BEGIN
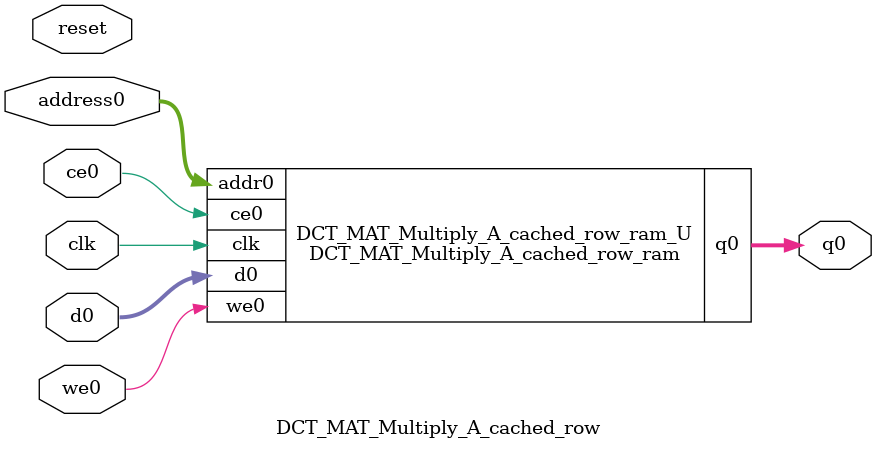
<source format=v>

`timescale 1 ns / 1 ps
module DCT_MAT_Multiply_A_cached_row_ram (addr0, ce0, d0, we0, q0,  clk);

parameter DWIDTH = 32;
parameter AWIDTH = 3;
parameter MEM_SIZE = 8;

input[AWIDTH-1:0] addr0;
input ce0;
input[DWIDTH-1:0] d0;
input we0;
output reg[DWIDTH-1:0] q0;
input clk;

(* ram_style = "distributed" *)reg [DWIDTH-1:0] ram[MEM_SIZE-1:0];




always @(posedge clk)  
begin 
    if (ce0) 
    begin
        if (we0) 
        begin 
            ram[addr0] <= d0; 
            q0 <= d0;
        end 
        else 
            q0 <= ram[addr0];
    end
end


endmodule


`timescale 1 ns / 1 ps
module DCT_MAT_Multiply_A_cached_row(
    reset,
    clk,
    address0,
    ce0,
    we0,
    d0,
    q0);

parameter DataWidth = 32'd32;
parameter AddressRange = 32'd8;
parameter AddressWidth = 32'd3;
input reset;
input clk;
input[AddressWidth - 1:0] address0;
input ce0;
input we0;
input[DataWidth - 1:0] d0;
output[DataWidth - 1:0] q0;



DCT_MAT_Multiply_A_cached_row_ram DCT_MAT_Multiply_A_cached_row_ram_U(
    .clk( clk ),
    .addr0( address0 ),
    .ce0( ce0 ),
    .d0( d0 ),
    .we0( we0 ),
    .q0( q0 ));

endmodule


</source>
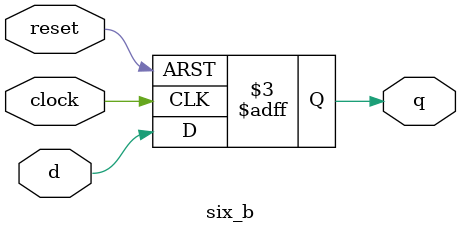
<source format=v>
module six_b (reset,clock,d,q);
input d;
input clock;
input reset;
output reg q;
always @ ( posedge clock or  negedge reset)
begin
if (!reset)
q<= 0;
else 
q<=d;
 end
 endmodule

</source>
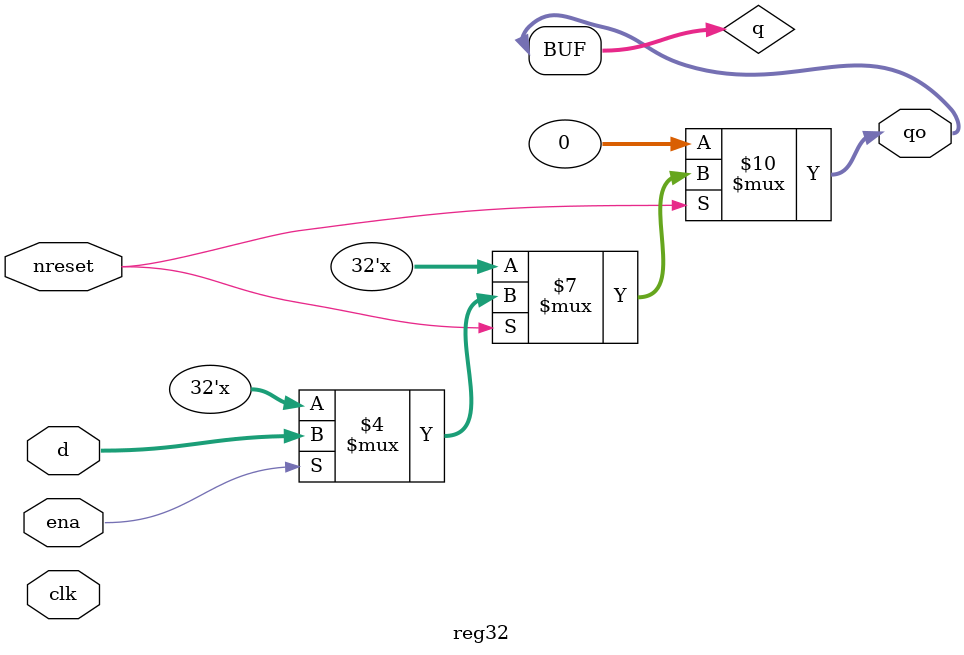
<source format=v>
module reg32
(
 input[31:0] d,
 input clk, //hay que borrarlo
 input nreset,
 input ena,
 output [31:0] qo
 );

	reg[31:0] q;
	wire reset;
	
	assign reset = ~nreset;
 
	always @(*) begin
		if (reset) begin
			q = 0;
		end
		else if (ena) begin
			q = d;
		end
	end

	assign qo = q;


endmodule
</source>
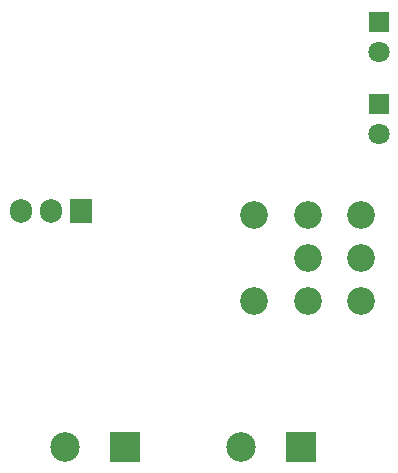
<source format=gbr>
%TF.GenerationSoftware,KiCad,Pcbnew,(6.0.2)*%
%TF.CreationDate,2022-07-31T15:55:41+03:00*%
%TF.ProjectId,NE555_PWM_Driver,4e453535-355f-4505-974d-5f4472697665,rev?*%
%TF.SameCoordinates,Original*%
%TF.FileFunction,Soldermask,Bot*%
%TF.FilePolarity,Negative*%
%FSLAX46Y46*%
G04 Gerber Fmt 4.6, Leading zero omitted, Abs format (unit mm)*
G04 Created by KiCad (PCBNEW (6.0.2)) date 2022-07-31 15:55:41*
%MOMM*%
%LPD*%
G01*
G04 APERTURE LIST*
%ADD10R,2.500000X2.500000*%
%ADD11C,2.500000*%
%ADD12R,1.800000X1.800000*%
%ADD13C,1.800000*%
%ADD14R,1.905000X2.000000*%
%ADD15O,1.905000X2.000000*%
%ADD16C,2.340000*%
G04 APERTURE END LIST*
D10*
%TO.C,J1*%
X187455000Y-120000000D03*
D11*
X182375000Y-120000000D03*
%TD*%
D12*
%TO.C,D4*%
X194000000Y-91000000D03*
D13*
X194000000Y-93540000D03*
%TD*%
D12*
%TO.C,D3*%
X194000000Y-84000000D03*
D13*
X194000000Y-86540000D03*
%TD*%
D14*
%TO.C,Q1*%
X168790000Y-100055000D03*
D15*
X166250000Y-100055000D03*
X163710000Y-100055000D03*
%TD*%
D16*
%TO.C,R1*%
X192500000Y-107600000D03*
X192500000Y-104000000D03*
X192500000Y-100400000D03*
X188000000Y-107600000D03*
X188000000Y-104000000D03*
X188000000Y-100400000D03*
X183500000Y-107600000D03*
X183500000Y-100400000D03*
%TD*%
D10*
%TO.C,J2*%
X172545000Y-120000000D03*
D11*
X167465000Y-120000000D03*
%TD*%
M02*

</source>
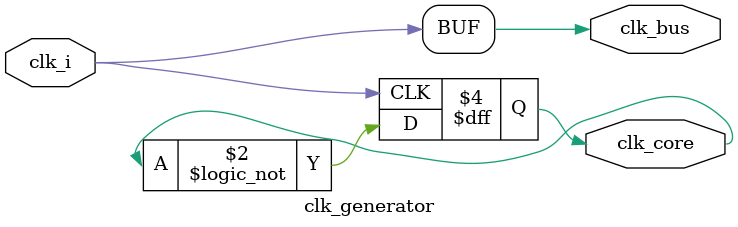
<source format=v>

module clk_generator(
    input       clk_i,      // input clock
    output  reg clk_core,   // core clock
    output      clk_bus     // bus clock
    );

    //--------------------------------------------------------------------------
    // assignments
    //--------------------------------------------------------------------------
    assign clk_bus = clk_i;

    //--------------------------------------------------------------------------
    // Initialization
    //--------------------------------------------------------------------------
    initial begin
        clk_core <= 1'b0;
    end

    //--------------------------------------------------------------------------
    // divide the clock
    //--------------------------------------------------------------------------
    always @(posedge clk_i ) begin
        clk_core <= !clk_core;
    end
endmodule

</source>
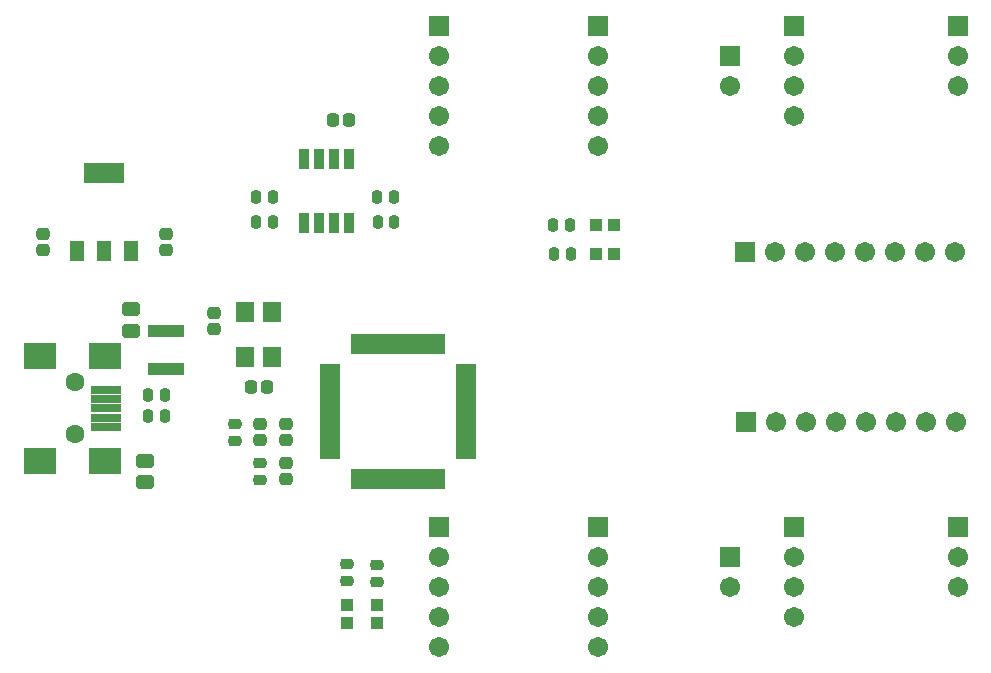
<source format=gbr>
G04*
G04 #@! TF.GenerationSoftware,Altium Limited,Altium Designer,23.6.0 (18)*
G04*
G04 Layer_Color=8388736*
%FSLAX44Y44*%
%MOMM*%
G71*
G04*
G04 #@! TF.SameCoordinates,D937CF5F-481C-4708-B2B1-4CAA2D9F1EF8*
G04*
G04*
G04 #@! TF.FilePolarity,Negative*
G04*
G01*
G75*
%ADD30R,2.5032X0.7032*%
%ADD31R,2.7032X2.2032*%
G04:AMPARAMS|DCode=32|XSize=1.1032mm|YSize=0.9032mm|CornerRadius=0.2766mm|HoleSize=0mm|Usage=FLASHONLY|Rotation=90.000|XOffset=0mm|YOffset=0mm|HoleType=Round|Shape=RoundedRectangle|*
%AMROUNDEDRECTD32*
21,1,1.1032,0.3500,0,0,90.0*
21,1,0.5500,0.9032,0,0,90.0*
1,1,0.5532,0.1750,0.2750*
1,1,0.5532,0.1750,-0.2750*
1,1,0.5532,-0.1750,-0.2750*
1,1,0.5532,-0.1750,0.2750*
%
%ADD32ROUNDEDRECTD32*%
%ADD33R,1.0032X1.0032*%
%ADD34R,1.0032X1.0032*%
%ADD35R,1.5032X1.8032*%
G04:AMPARAMS|DCode=36|XSize=1.1032mm|YSize=0.9032mm|CornerRadius=0.2766mm|HoleSize=0mm|Usage=FLASHONLY|Rotation=0.000|XOffset=0mm|YOffset=0mm|HoleType=Round|Shape=RoundedRectangle|*
%AMROUNDEDRECTD36*
21,1,1.1032,0.3500,0,0,0.0*
21,1,0.5500,0.9032,0,0,0.0*
1,1,0.5532,0.2750,-0.1750*
1,1,0.5532,-0.2750,-0.1750*
1,1,0.5532,-0.2750,0.1750*
1,1,0.5532,0.2750,0.1750*
%
%ADD36ROUNDEDRECTD36*%
%ADD37R,1.1532X1.6532*%
%ADD38R,3.4532X1.6532*%
G04:AMPARAMS|DCode=39|XSize=1.1532mm|YSize=1.0532mm|CornerRadius=0.3141mm|HoleSize=0mm|Usage=FLASHONLY|Rotation=180.000|XOffset=0mm|YOffset=0mm|HoleType=Round|Shape=RoundedRectangle|*
%AMROUNDEDRECTD39*
21,1,1.1532,0.4250,0,0,180.0*
21,1,0.5250,1.0532,0,0,180.0*
1,1,0.6282,-0.2625,0.2125*
1,1,0.6282,0.2625,0.2125*
1,1,0.6282,0.2625,-0.2125*
1,1,0.6282,-0.2625,-0.2125*
%
%ADD39ROUNDEDRECTD39*%
G04:AMPARAMS|DCode=40|XSize=1.5532mm|YSize=1.2032mm|CornerRadius=0.3516mm|HoleSize=0mm|Usage=FLASHONLY|Rotation=180.000|XOffset=0mm|YOffset=0mm|HoleType=Round|Shape=RoundedRectangle|*
%AMROUNDEDRECTD40*
21,1,1.5532,0.5000,0,0,180.0*
21,1,0.8500,1.2032,0,0,180.0*
1,1,0.7032,-0.4250,0.2500*
1,1,0.7032,0.4250,0.2500*
1,1,0.7032,0.4250,-0.2500*
1,1,0.7032,-0.4250,-0.2500*
%
%ADD40ROUNDEDRECTD40*%
%ADD41R,3.0132X1.0832*%
%ADD42R,1.6782X0.5032*%
%ADD43R,0.5032X1.6782*%
%ADD44R,0.8532X1.7282*%
G04:AMPARAMS|DCode=45|XSize=1.1532mm|YSize=1.0532mm|CornerRadius=0.3141mm|HoleSize=0mm|Usage=FLASHONLY|Rotation=270.000|XOffset=0mm|YOffset=0mm|HoleType=Round|Shape=RoundedRectangle|*
%AMROUNDEDRECTD45*
21,1,1.1532,0.4250,0,0,270.0*
21,1,0.5250,1.0532,0,0,270.0*
1,1,0.6282,-0.2125,-0.2625*
1,1,0.6282,-0.2125,0.2625*
1,1,0.6282,0.2125,0.2625*
1,1,0.6282,0.2125,-0.2625*
%
%ADD45ROUNDEDRECTD45*%
%ADD46C,1.6032*%
%ADD47R,1.7032X1.7032*%
%ADD48C,1.7032*%
%ADD49R,1.7032X1.7032*%
D30*
X89000Y267460D02*
D03*
Y259460D02*
D03*
Y251460D02*
D03*
Y243460D02*
D03*
Y235460D02*
D03*
D31*
X33000Y295960D02*
D03*
X88000D02*
D03*
Y206960D02*
D03*
X33000D02*
D03*
D32*
X482600Y382270D02*
D03*
X468600D02*
D03*
X481980Y406400D02*
D03*
X467980D02*
D03*
X139080Y262890D02*
D03*
X125080D02*
D03*
X139080Y245110D02*
D03*
X125080D02*
D03*
X216520Y408940D02*
D03*
X230520D02*
D03*
X216520Y430530D02*
D03*
X230520D02*
D03*
X333390Y408940D02*
D03*
X319390D02*
D03*
X318770Y430530D02*
D03*
X332770D02*
D03*
D33*
X504310Y406400D02*
D03*
X519310D02*
D03*
X504310Y382270D02*
D03*
X519310D02*
D03*
D34*
X293370Y84970D02*
D03*
Y69970D02*
D03*
X318770Y84970D02*
D03*
Y69970D02*
D03*
D35*
X229940Y332690D02*
D03*
Y294690D02*
D03*
X206940D02*
D03*
Y332690D02*
D03*
D36*
X293370Y105380D02*
D03*
Y119380D02*
D03*
X318770Y104760D02*
D03*
Y118760D02*
D03*
X219835Y205120D02*
D03*
Y191120D02*
D03*
X198120Y238140D02*
D03*
Y224140D02*
D03*
D37*
X64730Y384830D02*
D03*
X87630D02*
D03*
X110530D02*
D03*
D38*
X87630Y450830D02*
D03*
D39*
X35560Y385680D02*
D03*
Y399180D02*
D03*
X139700D02*
D03*
Y385680D02*
D03*
X241300Y204870D02*
D03*
Y191370D02*
D03*
Y224390D02*
D03*
Y237890D02*
D03*
X219835Y224390D02*
D03*
Y237890D02*
D03*
X180340Y318370D02*
D03*
Y331870D02*
D03*
D40*
X110490Y317390D02*
D03*
Y335390D02*
D03*
X121920Y207120D02*
D03*
Y189120D02*
D03*
D41*
X139700Y284640D02*
D03*
Y317340D02*
D03*
D42*
X279170Y286420D02*
D03*
Y281420D02*
D03*
Y276420D02*
D03*
Y271420D02*
D03*
Y266420D02*
D03*
Y261420D02*
D03*
Y256420D02*
D03*
Y251420D02*
D03*
Y246420D02*
D03*
Y241420D02*
D03*
Y236420D02*
D03*
Y231420D02*
D03*
Y226420D02*
D03*
Y221420D02*
D03*
Y216420D02*
D03*
Y211420D02*
D03*
X393930D02*
D03*
Y216420D02*
D03*
Y221420D02*
D03*
Y226420D02*
D03*
Y231420D02*
D03*
Y236420D02*
D03*
Y241420D02*
D03*
Y246420D02*
D03*
Y251420D02*
D03*
Y256420D02*
D03*
Y261420D02*
D03*
Y266420D02*
D03*
Y271420D02*
D03*
Y276420D02*
D03*
Y281420D02*
D03*
Y286420D02*
D03*
D43*
X299050Y191540D02*
D03*
X304050D02*
D03*
X309050D02*
D03*
X314050D02*
D03*
X319050D02*
D03*
X324050D02*
D03*
X329050D02*
D03*
X334050D02*
D03*
X339050D02*
D03*
X344050D02*
D03*
X349050D02*
D03*
X354050D02*
D03*
X359050D02*
D03*
X364050D02*
D03*
X369050D02*
D03*
X374050D02*
D03*
Y306300D02*
D03*
X369050D02*
D03*
X364050D02*
D03*
X359050D02*
D03*
X354050D02*
D03*
X349050D02*
D03*
X344050D02*
D03*
X339050D02*
D03*
X334050D02*
D03*
X329050D02*
D03*
X324050D02*
D03*
X319050D02*
D03*
X314050D02*
D03*
X309050D02*
D03*
X304050D02*
D03*
X299050D02*
D03*
D44*
X256540Y408490D02*
D03*
X269240D02*
D03*
X281940D02*
D03*
X294640D02*
D03*
Y462730D02*
D03*
X281940D02*
D03*
X269240D02*
D03*
X256540D02*
D03*
D45*
X295040Y495300D02*
D03*
X281540D02*
D03*
X211690Y269240D02*
D03*
X225190D02*
D03*
D46*
X63000Y273460D02*
D03*
Y229460D02*
D03*
D47*
X810260Y575310D02*
D03*
X671830D02*
D03*
X617220Y549910D02*
D03*
X505460Y575310D02*
D03*
X370840D02*
D03*
X810260Y151130D02*
D03*
X617220Y125730D02*
D03*
X505460Y151130D02*
D03*
X370840D02*
D03*
X671830D02*
D03*
D48*
X810260Y549910D02*
D03*
Y524510D02*
D03*
X671830Y499110D02*
D03*
Y524510D02*
D03*
Y549910D02*
D03*
X617220Y524510D02*
D03*
X505460Y473710D02*
D03*
Y499110D02*
D03*
Y524510D02*
D03*
Y549910D02*
D03*
X370840Y473710D02*
D03*
Y499110D02*
D03*
Y524510D02*
D03*
Y549910D02*
D03*
X655320Y383540D02*
D03*
X680720D02*
D03*
X706120D02*
D03*
X731520D02*
D03*
X756920D02*
D03*
X782320D02*
D03*
X807720D02*
D03*
X810260Y125730D02*
D03*
Y100330D02*
D03*
X617220D02*
D03*
X505460Y49530D02*
D03*
Y74930D02*
D03*
Y100330D02*
D03*
Y125730D02*
D03*
X370840Y49530D02*
D03*
Y74930D02*
D03*
Y100330D02*
D03*
Y125730D02*
D03*
X671830Y74930D02*
D03*
Y100330D02*
D03*
Y125730D02*
D03*
X656590Y240030D02*
D03*
X681990D02*
D03*
X707390D02*
D03*
X732790D02*
D03*
X758190D02*
D03*
X783590D02*
D03*
X808990D02*
D03*
D49*
X629920Y383540D02*
D03*
X631190Y240030D02*
D03*
M02*

</source>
END
Return every line from the entries that holds the string "FilePolarity".

%TF.FilePolarity,Negative*%
G04 #@! TF.FilePolarity,Negative*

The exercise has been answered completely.